Abstract:
Compression systems used in the power generation plants and aerospace propulsion
applications are prone to the aerodynamic instabilities of stall and surge. Both of these
instabilities result in reduced off-design of the compressors, and raise safety concerns.
This research focuses on the analysis of surge phenomena in axial flow compressors.
Mathematical model developed by Moore and Greitzer (1985, 86) [1, 2] has been used for this
purpose. The axisymmetric compressor characteristic employed by the Moore-Greitzer Model
has been generalized to study the effect of the parameters involved over a wider set of values.
The pure surge case of the Moore-Greitzer Model is then subjected to Method of Multiple Time
Scales (MTS), and a closed-form solution has been obtained for the problem.
Subsequent application of Bifurcation theory on the closed-form solution reveals that
surge manifests itself as a sustained Limit Cycle Oscillation (LCO) subject to fulfillment of a
necessary condition dictated by the compressor characteristic. It has been found that the
behaviour of surge oscillations is significantly dependent upon the choice of compressor
characteristic.
From combination of the various parameters involved in the Moore-Greitzer Model, two
new parameters have been obtained, and the condition for the stable limit cycle oscillations has
been obtained, which revolves around these parameters.

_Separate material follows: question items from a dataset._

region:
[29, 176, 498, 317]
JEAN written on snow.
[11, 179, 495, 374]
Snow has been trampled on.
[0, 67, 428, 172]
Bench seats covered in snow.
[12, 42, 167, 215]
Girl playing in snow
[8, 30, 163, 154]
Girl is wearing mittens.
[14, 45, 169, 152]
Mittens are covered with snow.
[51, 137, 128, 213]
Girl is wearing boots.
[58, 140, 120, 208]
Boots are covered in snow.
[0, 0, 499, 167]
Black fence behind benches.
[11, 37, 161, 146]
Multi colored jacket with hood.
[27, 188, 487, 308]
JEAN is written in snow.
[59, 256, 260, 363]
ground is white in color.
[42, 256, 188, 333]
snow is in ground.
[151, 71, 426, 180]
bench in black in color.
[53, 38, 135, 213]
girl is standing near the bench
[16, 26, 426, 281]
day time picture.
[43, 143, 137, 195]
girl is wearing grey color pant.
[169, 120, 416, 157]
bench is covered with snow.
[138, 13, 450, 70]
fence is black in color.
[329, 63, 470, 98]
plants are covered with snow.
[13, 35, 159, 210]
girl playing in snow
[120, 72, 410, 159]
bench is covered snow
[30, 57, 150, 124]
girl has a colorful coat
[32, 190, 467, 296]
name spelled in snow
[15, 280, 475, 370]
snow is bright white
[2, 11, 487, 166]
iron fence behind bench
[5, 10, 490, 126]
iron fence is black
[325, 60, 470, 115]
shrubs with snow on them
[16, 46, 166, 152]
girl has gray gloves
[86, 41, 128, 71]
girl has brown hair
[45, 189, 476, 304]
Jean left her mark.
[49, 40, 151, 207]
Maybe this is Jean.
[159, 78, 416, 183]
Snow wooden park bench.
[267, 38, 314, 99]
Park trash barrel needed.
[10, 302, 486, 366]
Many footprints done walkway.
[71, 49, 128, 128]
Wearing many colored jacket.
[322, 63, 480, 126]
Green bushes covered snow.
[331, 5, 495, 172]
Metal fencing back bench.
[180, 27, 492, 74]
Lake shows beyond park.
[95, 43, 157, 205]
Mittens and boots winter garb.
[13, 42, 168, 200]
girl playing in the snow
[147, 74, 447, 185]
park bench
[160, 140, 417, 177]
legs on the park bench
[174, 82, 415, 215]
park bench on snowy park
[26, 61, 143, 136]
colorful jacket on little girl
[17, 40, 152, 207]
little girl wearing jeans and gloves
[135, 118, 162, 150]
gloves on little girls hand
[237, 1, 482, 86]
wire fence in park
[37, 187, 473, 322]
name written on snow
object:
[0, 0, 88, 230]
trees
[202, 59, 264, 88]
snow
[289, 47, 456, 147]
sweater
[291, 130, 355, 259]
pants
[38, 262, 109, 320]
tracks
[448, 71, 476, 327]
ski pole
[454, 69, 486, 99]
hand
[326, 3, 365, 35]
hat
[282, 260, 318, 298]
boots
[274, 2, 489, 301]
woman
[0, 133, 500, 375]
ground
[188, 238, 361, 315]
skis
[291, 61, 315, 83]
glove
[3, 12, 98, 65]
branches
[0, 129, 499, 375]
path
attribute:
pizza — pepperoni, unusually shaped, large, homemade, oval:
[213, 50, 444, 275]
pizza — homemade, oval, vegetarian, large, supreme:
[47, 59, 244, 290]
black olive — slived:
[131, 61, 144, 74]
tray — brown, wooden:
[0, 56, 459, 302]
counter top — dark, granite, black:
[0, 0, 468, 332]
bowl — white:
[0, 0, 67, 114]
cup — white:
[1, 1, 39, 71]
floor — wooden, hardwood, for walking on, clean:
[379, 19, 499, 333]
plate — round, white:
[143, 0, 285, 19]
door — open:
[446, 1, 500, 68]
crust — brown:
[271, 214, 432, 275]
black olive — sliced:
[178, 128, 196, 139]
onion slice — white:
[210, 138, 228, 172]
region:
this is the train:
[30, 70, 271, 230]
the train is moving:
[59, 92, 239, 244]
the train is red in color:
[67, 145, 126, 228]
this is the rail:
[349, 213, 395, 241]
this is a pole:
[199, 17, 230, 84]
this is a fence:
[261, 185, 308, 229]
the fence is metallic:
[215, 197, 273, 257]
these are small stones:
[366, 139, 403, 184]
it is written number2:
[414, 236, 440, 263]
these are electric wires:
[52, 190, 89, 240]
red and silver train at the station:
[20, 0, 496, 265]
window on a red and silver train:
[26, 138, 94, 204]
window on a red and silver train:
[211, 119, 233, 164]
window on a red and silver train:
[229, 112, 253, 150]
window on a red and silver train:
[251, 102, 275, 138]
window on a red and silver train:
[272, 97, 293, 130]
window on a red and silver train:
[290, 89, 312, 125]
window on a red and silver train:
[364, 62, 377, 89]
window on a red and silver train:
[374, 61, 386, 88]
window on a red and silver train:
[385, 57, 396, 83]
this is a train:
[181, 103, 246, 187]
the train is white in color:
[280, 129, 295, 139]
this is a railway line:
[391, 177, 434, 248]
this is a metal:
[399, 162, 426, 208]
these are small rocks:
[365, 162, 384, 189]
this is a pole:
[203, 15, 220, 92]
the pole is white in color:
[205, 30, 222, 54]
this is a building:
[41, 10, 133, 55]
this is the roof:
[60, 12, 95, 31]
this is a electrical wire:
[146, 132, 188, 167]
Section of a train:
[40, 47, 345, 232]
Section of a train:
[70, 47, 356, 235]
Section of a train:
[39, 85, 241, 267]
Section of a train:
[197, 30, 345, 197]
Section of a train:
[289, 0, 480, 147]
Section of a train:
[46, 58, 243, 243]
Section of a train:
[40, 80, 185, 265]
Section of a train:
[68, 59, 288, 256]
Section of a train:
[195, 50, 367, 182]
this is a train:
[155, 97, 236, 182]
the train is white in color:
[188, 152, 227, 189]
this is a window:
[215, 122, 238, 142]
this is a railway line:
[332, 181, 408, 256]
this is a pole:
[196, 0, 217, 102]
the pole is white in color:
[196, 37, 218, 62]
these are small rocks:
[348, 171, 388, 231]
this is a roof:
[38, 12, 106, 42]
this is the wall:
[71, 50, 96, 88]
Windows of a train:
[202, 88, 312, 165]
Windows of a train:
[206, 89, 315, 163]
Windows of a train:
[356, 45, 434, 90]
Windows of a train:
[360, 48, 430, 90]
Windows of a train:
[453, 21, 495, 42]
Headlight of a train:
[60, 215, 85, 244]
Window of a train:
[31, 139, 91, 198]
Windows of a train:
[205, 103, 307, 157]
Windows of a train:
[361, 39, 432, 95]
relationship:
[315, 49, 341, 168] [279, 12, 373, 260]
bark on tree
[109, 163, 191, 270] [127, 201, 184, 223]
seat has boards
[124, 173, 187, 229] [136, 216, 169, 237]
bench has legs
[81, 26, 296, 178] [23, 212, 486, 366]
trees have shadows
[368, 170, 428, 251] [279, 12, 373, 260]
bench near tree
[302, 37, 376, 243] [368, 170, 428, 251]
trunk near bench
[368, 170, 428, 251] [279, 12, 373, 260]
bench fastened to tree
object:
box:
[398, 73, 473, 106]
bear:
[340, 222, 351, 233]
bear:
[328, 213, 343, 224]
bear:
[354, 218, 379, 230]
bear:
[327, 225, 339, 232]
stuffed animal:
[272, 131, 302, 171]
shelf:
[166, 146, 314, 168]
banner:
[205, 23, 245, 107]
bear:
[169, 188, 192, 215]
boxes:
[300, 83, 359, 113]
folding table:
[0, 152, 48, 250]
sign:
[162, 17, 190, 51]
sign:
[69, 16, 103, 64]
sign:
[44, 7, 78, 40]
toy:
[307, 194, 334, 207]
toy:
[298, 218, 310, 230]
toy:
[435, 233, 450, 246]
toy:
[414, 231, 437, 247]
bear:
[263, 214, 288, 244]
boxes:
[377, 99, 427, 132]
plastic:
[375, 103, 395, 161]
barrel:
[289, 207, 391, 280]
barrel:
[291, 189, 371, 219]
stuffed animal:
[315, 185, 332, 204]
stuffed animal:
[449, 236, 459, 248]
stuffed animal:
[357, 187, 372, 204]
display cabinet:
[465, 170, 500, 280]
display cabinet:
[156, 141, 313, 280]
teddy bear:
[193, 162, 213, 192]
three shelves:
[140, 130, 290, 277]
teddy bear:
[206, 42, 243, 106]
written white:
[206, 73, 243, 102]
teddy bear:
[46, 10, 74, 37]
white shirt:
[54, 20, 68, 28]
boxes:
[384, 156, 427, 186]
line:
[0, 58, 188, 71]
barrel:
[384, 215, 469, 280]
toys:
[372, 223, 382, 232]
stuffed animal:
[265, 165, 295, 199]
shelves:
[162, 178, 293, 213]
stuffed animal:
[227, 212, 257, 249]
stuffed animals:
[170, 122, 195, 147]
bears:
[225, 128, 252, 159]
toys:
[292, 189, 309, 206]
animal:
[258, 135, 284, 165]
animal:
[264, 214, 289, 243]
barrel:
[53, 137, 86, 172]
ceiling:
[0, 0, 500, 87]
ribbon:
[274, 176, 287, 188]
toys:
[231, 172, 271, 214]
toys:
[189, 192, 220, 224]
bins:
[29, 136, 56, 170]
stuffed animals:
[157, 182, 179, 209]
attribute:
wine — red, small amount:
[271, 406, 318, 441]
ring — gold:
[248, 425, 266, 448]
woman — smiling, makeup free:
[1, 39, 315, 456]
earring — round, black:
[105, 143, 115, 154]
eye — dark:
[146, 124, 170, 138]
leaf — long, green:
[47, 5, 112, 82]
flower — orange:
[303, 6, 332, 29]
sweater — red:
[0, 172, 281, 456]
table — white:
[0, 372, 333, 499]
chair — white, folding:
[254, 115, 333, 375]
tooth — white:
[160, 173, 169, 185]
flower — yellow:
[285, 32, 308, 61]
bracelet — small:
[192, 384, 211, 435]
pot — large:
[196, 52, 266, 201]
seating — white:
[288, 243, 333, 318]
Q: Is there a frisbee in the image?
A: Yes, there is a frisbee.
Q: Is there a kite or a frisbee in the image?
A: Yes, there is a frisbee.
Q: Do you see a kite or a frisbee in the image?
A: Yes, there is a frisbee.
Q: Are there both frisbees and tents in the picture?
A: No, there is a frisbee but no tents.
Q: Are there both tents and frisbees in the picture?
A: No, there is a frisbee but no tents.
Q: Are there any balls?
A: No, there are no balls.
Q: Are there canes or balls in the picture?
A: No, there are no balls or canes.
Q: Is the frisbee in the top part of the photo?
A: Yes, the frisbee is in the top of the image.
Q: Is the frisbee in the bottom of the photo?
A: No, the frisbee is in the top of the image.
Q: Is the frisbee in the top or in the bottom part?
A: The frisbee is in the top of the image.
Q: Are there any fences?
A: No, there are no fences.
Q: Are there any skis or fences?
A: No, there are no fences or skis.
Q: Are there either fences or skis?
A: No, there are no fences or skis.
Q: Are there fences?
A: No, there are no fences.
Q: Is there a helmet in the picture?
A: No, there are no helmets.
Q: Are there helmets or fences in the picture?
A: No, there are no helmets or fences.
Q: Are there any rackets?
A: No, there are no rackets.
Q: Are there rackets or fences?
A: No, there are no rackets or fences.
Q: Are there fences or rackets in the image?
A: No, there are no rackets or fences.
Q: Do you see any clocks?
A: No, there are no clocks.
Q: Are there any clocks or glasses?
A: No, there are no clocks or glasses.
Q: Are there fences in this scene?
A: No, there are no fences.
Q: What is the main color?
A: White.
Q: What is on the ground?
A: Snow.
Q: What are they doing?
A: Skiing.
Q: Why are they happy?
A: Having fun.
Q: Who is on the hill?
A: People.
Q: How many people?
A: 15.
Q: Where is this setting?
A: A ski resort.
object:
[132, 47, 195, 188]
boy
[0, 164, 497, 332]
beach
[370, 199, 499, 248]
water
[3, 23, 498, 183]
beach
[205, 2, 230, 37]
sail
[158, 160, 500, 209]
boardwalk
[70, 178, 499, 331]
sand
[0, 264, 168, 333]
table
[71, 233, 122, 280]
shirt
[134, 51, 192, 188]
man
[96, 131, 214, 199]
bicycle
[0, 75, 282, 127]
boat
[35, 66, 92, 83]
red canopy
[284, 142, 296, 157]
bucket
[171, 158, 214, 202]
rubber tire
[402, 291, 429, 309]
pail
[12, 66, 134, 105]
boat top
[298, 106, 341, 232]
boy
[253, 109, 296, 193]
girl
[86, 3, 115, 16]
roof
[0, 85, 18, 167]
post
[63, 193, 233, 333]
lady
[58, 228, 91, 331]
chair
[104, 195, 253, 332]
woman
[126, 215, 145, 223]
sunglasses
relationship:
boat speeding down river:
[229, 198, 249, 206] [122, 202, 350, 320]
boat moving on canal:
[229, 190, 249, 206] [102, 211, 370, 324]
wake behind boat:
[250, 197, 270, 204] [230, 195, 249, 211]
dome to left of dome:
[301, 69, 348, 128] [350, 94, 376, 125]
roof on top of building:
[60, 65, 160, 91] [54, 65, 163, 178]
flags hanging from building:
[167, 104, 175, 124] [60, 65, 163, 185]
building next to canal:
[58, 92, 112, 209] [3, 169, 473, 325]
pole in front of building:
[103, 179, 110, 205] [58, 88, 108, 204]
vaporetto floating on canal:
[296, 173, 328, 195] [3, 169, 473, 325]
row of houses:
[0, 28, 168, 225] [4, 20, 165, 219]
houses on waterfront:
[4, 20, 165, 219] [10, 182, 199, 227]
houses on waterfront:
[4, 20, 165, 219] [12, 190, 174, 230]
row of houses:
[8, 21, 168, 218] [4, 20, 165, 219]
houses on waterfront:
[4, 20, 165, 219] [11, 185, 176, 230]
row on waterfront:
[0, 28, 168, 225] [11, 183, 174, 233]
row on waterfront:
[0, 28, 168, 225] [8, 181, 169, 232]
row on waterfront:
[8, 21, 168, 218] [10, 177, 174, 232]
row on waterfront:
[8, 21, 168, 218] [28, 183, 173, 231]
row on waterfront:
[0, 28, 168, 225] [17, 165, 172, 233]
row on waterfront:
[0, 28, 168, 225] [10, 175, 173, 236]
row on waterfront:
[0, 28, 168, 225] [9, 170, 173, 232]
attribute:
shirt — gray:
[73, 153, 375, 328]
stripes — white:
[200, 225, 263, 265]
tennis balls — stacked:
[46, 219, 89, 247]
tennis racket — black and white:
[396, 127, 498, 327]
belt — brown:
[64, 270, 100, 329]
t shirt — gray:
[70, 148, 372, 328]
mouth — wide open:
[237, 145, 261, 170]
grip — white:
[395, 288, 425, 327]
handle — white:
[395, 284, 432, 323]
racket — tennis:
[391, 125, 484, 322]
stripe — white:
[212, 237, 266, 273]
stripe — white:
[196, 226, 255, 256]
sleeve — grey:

The analytical solution has been verified against the numerical simulation of the Moore Greitzer Model, thus implying that Method of Multiple Time Scales has successfully captured
the qualitative and quantitative aspects of the surge phenomena.
viii
The results of the analyses presented in this research work can provide useful
guidelines to the turbomachinery designers in developing a better understanding towards the
surge problem and in improving off-design performance of axial compressors.